I was thinking there was no more to see, but then in Lao language I discovered a "credit" at the bottom of the PS. A Luang Prabang family had emigrated abroad and sent money to local artists to paint, the donors thereby earning merit in this life. Although their message of thanks was written in curling looping script, their new country of residence was boldly displayed using classical Roman letters: USA. Magnifying the geographic contradiction, the artwork was dated 1993, by which time the word "Soviet" had been dismissed to the dustbin of history.

As a native American, the bold discrepancy made it difficult to contain myself, and I almost laughed out loud at the innocent faux pas. However, the paintbrush blunder was made less of a fault as I walked back to the finish line. I passed a strolling smiling Lao youth wearing a T-shirt emblazoned with the words "May your dreams come true." Coupled with the Cold War being consigned to not much more than a pawn shop, the message restored my faith in humanity, dreams being universal.

By late afternoon I started strolling homeward to the Phou Vao Hotel. In miniature temple pavilions teenaged monks beat drums and clashed cymbals, a few in rhythm with background music--yes, Thai--played on cassette recorders. Women lit charcoal fires to prepare sticky rice. Aboard truck-like buses that would carry them home, sleepy-eyed children clutched young mothers.

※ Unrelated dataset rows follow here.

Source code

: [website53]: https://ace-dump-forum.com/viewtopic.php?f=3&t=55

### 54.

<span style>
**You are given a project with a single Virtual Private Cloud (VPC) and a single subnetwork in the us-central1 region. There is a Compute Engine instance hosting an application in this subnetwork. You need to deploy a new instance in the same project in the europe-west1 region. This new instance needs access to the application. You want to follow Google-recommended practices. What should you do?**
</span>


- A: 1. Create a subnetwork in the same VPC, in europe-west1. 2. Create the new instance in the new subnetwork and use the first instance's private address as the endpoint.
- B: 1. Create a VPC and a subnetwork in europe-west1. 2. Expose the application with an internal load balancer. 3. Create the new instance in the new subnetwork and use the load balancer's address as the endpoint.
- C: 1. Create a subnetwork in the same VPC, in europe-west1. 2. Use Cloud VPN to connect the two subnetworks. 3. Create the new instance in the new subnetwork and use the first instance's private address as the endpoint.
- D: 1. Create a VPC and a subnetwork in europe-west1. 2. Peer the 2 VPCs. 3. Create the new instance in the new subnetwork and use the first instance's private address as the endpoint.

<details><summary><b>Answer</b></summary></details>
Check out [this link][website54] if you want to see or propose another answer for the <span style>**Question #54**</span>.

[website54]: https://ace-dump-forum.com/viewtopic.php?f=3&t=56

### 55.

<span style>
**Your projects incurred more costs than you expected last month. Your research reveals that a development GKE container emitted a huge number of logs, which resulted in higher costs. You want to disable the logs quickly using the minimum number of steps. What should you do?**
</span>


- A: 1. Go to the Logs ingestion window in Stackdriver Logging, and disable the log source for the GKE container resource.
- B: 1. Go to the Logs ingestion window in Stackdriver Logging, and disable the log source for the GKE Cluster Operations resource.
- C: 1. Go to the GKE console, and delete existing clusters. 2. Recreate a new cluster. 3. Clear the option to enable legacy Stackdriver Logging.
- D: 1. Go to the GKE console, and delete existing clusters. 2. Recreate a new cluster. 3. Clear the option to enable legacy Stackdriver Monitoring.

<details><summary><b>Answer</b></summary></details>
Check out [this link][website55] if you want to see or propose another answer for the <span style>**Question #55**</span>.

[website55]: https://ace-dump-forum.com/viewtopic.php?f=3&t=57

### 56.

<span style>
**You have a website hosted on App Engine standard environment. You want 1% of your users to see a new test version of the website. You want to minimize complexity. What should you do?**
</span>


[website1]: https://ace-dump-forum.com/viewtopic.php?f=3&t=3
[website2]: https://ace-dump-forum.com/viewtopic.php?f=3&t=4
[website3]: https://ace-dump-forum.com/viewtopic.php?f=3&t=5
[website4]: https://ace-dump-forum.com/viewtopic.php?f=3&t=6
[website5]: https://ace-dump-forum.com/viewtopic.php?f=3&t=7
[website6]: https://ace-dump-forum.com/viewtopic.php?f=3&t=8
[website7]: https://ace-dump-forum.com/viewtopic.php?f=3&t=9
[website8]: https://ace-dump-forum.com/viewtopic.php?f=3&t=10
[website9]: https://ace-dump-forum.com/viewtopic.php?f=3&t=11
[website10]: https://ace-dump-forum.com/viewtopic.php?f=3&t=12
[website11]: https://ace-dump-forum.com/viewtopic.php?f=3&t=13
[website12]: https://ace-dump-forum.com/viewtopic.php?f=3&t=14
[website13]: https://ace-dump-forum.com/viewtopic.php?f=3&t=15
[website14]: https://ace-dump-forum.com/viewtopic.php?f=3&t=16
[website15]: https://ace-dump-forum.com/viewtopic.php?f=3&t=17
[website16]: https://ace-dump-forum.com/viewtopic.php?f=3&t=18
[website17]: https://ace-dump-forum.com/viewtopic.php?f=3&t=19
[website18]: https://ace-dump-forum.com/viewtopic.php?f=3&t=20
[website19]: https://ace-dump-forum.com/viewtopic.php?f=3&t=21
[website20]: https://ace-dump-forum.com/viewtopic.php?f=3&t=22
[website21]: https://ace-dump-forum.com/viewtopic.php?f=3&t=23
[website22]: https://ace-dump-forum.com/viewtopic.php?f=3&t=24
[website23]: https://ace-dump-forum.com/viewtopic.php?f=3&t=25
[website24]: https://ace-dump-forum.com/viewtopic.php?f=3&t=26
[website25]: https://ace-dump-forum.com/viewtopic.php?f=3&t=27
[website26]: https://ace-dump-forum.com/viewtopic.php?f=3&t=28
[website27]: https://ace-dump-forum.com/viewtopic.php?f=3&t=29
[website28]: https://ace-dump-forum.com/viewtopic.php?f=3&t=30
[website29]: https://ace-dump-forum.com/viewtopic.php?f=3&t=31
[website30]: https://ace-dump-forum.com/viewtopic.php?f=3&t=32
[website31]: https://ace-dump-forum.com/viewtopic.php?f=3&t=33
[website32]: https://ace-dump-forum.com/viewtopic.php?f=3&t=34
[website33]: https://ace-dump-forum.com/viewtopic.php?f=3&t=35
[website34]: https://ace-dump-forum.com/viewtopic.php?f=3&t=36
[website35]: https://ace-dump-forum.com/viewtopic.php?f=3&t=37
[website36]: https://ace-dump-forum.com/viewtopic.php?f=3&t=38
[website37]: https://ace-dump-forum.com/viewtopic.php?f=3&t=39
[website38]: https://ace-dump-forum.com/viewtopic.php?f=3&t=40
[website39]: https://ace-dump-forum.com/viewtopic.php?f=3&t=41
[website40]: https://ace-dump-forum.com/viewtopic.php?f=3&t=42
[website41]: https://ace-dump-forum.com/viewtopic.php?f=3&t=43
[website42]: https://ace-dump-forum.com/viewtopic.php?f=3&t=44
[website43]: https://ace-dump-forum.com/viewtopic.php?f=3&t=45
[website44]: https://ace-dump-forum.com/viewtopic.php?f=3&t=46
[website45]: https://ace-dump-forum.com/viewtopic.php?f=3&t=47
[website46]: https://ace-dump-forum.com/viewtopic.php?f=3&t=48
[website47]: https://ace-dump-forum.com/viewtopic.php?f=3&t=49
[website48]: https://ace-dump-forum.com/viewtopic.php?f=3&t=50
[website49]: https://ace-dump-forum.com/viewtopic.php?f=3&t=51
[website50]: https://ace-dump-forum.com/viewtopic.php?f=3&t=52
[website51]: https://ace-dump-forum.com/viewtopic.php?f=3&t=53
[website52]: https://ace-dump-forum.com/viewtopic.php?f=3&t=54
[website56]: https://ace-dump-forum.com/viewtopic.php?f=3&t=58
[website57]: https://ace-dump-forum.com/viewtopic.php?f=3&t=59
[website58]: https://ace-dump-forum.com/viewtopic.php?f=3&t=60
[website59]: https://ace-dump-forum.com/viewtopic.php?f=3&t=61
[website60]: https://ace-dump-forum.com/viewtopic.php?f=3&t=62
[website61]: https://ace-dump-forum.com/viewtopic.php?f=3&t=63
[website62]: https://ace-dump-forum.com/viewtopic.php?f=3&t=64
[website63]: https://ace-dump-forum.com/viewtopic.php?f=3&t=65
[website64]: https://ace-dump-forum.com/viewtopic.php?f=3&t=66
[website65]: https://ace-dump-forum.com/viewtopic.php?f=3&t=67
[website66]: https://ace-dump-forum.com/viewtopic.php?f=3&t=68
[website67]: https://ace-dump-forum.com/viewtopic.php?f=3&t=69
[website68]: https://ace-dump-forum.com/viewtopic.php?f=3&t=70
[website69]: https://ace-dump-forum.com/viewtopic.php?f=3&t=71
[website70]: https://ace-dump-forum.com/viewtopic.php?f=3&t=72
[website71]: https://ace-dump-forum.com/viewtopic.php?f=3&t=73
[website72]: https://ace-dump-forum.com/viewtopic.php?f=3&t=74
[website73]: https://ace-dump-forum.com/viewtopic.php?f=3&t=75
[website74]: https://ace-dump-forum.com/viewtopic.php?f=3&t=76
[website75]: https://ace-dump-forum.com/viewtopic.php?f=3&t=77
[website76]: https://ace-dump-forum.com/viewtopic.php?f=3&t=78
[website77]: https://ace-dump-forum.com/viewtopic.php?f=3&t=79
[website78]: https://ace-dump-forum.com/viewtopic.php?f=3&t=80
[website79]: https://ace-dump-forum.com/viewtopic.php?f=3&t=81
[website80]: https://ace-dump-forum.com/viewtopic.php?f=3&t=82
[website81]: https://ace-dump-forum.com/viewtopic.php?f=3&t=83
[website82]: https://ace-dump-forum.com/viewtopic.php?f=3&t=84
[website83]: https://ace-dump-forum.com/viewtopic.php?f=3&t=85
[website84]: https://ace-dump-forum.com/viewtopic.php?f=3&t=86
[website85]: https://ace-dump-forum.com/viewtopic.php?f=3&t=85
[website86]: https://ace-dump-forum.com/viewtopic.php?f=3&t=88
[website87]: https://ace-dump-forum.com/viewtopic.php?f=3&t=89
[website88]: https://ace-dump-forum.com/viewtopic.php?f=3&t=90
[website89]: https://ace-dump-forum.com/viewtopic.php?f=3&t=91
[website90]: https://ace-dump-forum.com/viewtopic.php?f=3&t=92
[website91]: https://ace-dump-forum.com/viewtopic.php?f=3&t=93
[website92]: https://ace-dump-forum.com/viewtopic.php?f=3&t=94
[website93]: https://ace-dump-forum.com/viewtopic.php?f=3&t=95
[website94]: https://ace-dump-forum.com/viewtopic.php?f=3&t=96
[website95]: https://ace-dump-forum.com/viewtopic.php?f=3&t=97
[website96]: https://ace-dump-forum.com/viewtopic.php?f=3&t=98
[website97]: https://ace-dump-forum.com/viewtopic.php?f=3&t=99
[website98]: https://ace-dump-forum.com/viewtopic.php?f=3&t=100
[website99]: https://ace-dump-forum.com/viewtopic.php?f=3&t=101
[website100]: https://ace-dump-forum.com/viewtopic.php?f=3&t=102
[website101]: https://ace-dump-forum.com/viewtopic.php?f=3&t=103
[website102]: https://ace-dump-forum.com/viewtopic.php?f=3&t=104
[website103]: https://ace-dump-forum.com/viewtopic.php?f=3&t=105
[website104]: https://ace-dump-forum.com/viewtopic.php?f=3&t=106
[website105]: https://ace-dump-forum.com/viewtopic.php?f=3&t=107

All was serene again among the temples in this near make-believe provincial town, and finally I caught myself gazing down on it from kite hill, the meaning of phou vao. It was at this point that Hans and I rapturously took in the isolated splendor of Luang Prabang. And he asked me what I really thought about it deep down inside, his own opinion being it somehow resembled a cross between rural France and mountainous Bhutan.

"I think it's something like this," I said. "See that airplane preparing to land?" I pointed to it. "The world is a kite. The plane is descending the string. At the bottom is Luang Prabang. This is where I want to be. To escape to, few such tranquil places are left. Of course it's particularly nice living in a largely insulated world where, on one hand, most inhabitants still have it that the earth is flat and, on the other, Adam and Eve might be sighted any minute--I hope you've noticed the climate isn't right for apples!"